Yajinden se frotta les yeux.
Il parlait sans discontinuer depuis des heures. Il but et croqua un fruit. Il avait vidé tout son passé. Il soupira, libéré. Il avait attendu tant d'années pour trouver quelqu'un à qui tout raconter. Quand bien même cette personne fût-elle son ennemi juré. Les deux samuraï durent s'assoupir un moment, sans même craindre que l'autre en profite. Il était entendu que le moment n'était pas venu.
L'aube pointait quand ils ressortirent de la cabine.
On nettoyait le pont, les voiles. On ramenait du poisson. Le Magistrat et le Contrôleur se saluaient.
Le soir tombait. Hiruya, fourbu, était de retour au Village Stratégique du Nord.
A suivre...
- Quelle sainte femme, murmuraient-ils, étonnés qu'une grande mystique comme elle ait choisi leur grange pour venir méditer !

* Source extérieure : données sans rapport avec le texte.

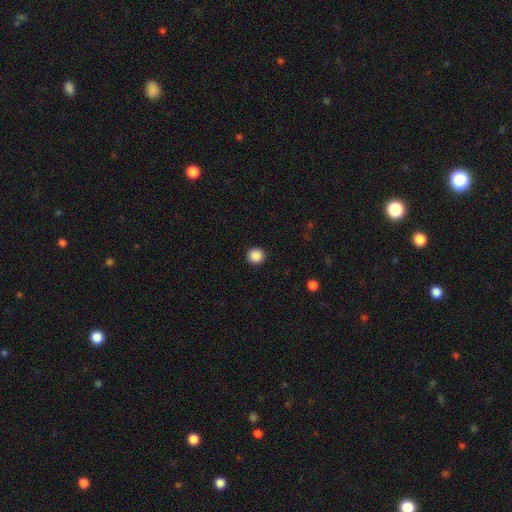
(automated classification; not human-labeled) This appears to be a smooth galaxy with no disk features (88%) that is round (94%). Merging: none (93%).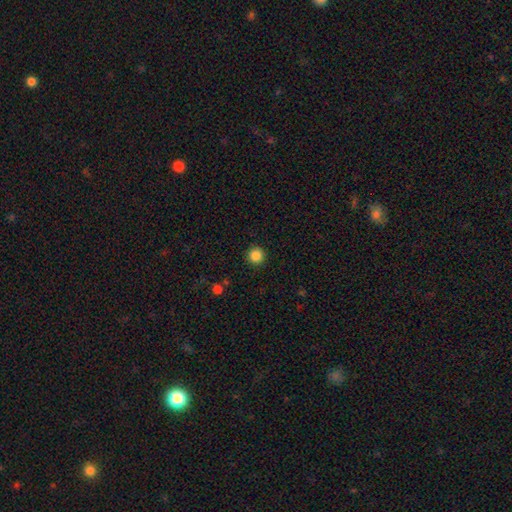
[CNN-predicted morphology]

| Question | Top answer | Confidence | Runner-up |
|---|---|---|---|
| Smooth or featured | smooth | 86% | star or artifact (11%) |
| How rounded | round | 96% | in between (3%) |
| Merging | none | 92% | minor disturbance (5%) |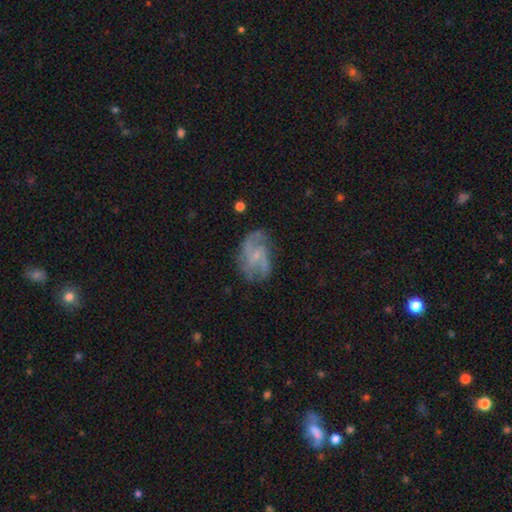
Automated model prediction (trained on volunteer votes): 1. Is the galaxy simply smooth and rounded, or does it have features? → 76% featured or disk, 16% smooth, 7% star or artifact.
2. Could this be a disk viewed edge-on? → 98% no, 2% yes.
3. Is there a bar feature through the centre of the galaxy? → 53% no, 39% weak, 7% strong.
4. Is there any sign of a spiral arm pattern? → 90% yes, 10% no.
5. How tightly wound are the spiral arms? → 46% medium, 32% loose, 21% tight.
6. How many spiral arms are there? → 48% 2, 20% can't tell, 18% 3, 5% 4, 5% 1, 4% more than 4.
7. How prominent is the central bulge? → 69% small, 15% none, 14% moderate, 1% large, 1% dominant.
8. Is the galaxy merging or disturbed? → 61% none, 23% minor disturbance, 13% major disturbance, 2% merger.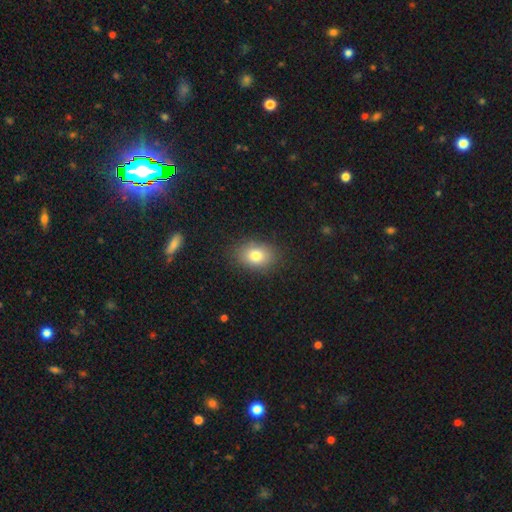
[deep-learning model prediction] smooth 79%, star or artifact 10%, featured or disk 10%. Down the decision tree: how rounded — in between (70%); merging — none (84%).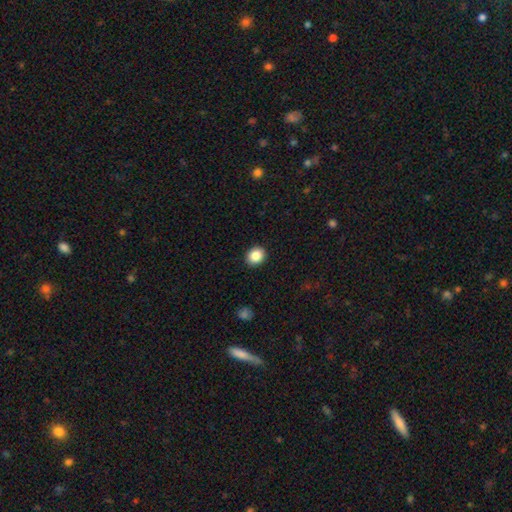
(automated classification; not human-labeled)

Quand une troupe de soldats de la famille Mirumoto fit son entrée dans le village, Ryu ouvrit un oeil. Bayushi Kishidayu était avec eux. Ryu se leva et dit, mal réveillée :
- Allez, allons-y.
Et ils y allèrent.
En même temps qu'elle demandait des renforts à Heibetsu, Ryu avait ordonné aux villageois de trouver des pisteurs. Ceux-ci s'étaient empressées de répondre à la demande.
Ainsi, la troupe menée par Ryu rencontra-t-elle les pisteurs, qui revenaient vers le village.

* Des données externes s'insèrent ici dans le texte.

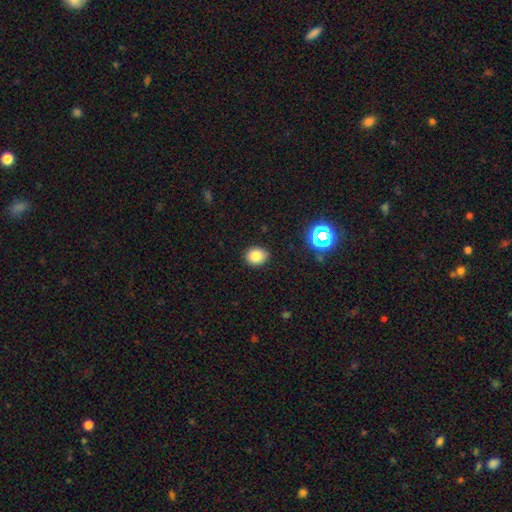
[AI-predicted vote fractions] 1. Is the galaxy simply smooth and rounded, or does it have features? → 81% smooth, 13% star or artifact, 7% featured or disk.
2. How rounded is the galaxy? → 63% round, 36% in between, 1% cigar-shaped.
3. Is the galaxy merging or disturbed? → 87% none, 10% minor disturbance, 2% major disturbance, 1% merger.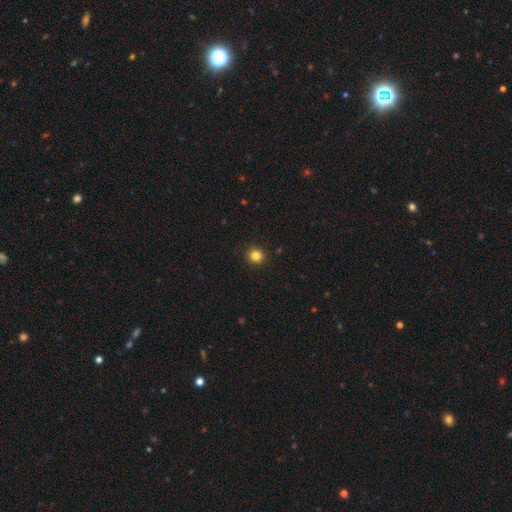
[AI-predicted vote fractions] smooth-or-featured: smooth: 83% | star or artifact: 13% | featured or disk: 5%
  how-rounded: round: 93% | in between: 6% | cigar-shaped: 1%
  merging: none: 92% | minor disturbance: 5% | major disturbance: 2% | merger: 1%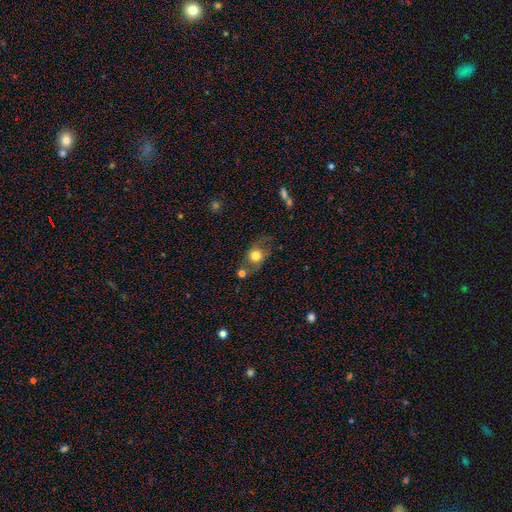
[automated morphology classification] smooth_or_featured: smooth (p=0.60) [alt: featured or disk p=0.31]
how_rounded: round (p=0.51) [alt: in between p=0.46]
merging: none (p=0.54) [alt: minor disturbance p=0.22]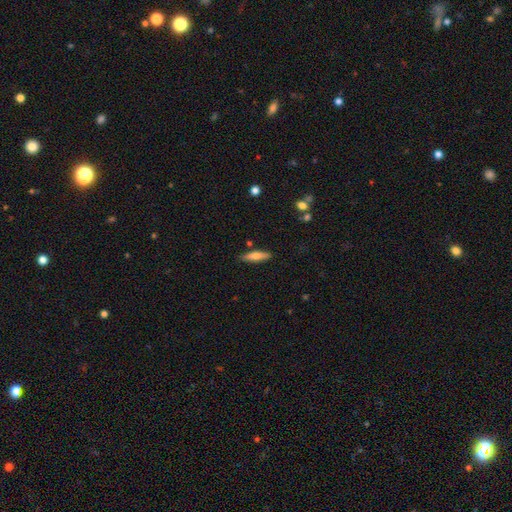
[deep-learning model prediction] Q: Smooth or featured?
A: smooth (67%); runner-up: featured or disk (26%)
Q: How rounded?
A: cigar-shaped (73%); runner-up: in between (25%)
Q: Merging?
A: none (85%); runner-up: minor disturbance (11%)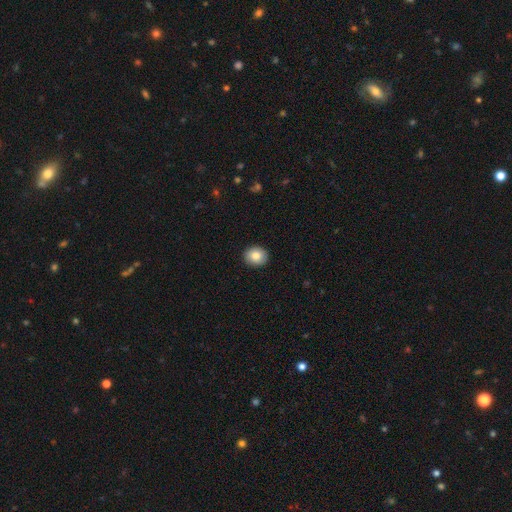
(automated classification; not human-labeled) The model was most divided on "how rounded": round: 70%, in between: 30%, cigar-shaped: 1%. More confident: merging — none (91%); smooth or featured — smooth (83%).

- Alors, quelles nouvelles ?
- Noble Ryu-sama ! Nos recherches nous ont menés bien prêts de la frontière du Phénix, où il semble que votre oncle se soit rendue.
- Allons-y, ordonna Ryu.
Il fallut une bonne journée de marche pour traverser les montagnes jusqu'à la frontière la plus occidentale du clan du Phénix. C'était une région aride, presque inhabitée. A leur grande surprise, ils trouvèrent, au poste frontalier, non des bushi de la famille Shiba, mais des Licornes ! Et des plus rustres : des Moto !
Avec leur carrure trapue et leur air farouche, ils ressemblaient à de gros barbares en armure.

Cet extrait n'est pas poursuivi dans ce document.